#### Record excerpts:

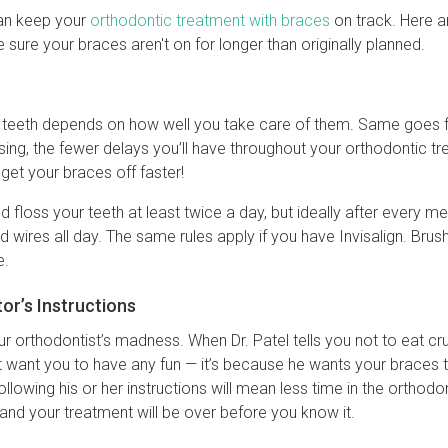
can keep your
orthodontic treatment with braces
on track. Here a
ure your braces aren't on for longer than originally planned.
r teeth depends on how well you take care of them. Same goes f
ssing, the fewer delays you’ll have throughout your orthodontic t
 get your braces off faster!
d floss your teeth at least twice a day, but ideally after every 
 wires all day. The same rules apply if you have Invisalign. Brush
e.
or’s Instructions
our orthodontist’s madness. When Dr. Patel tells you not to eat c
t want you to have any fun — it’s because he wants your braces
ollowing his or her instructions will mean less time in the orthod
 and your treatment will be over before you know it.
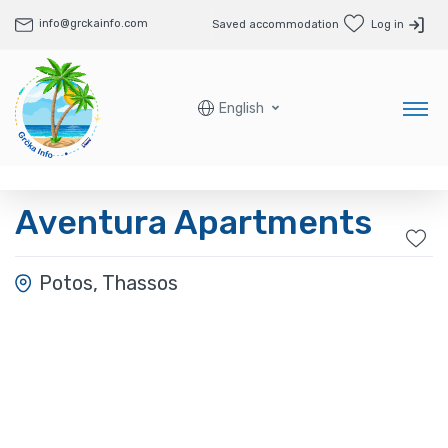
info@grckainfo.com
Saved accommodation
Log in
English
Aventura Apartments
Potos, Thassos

==

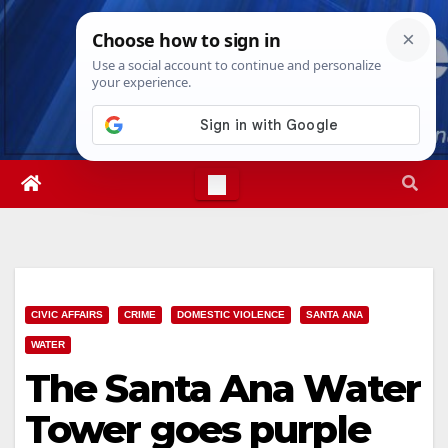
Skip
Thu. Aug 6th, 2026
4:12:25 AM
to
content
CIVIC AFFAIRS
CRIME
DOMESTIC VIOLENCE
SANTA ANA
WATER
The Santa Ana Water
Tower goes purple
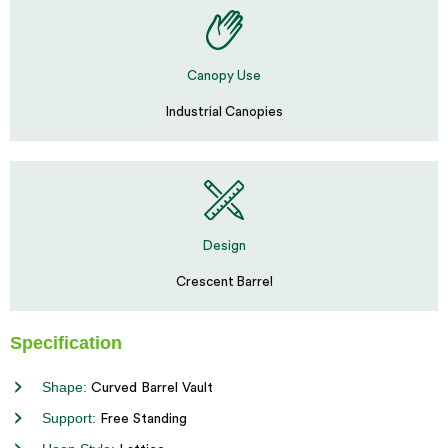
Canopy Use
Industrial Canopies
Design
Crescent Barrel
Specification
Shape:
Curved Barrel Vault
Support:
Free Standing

#### Directions for this task:
Working from the entries above, reproduce exactly and only the lines beginning with the line that has "The Santa Ana Water" and ending with the line that has "Free Standing"; omit all pictures.

#### Task answer:
The Santa Ana Water
Tower goes purple
Canopy Use
Industrial Canopies
Design
Crescent Barrel
Specification
Shape:
Curved Barrel Vault
Support:
Free Standing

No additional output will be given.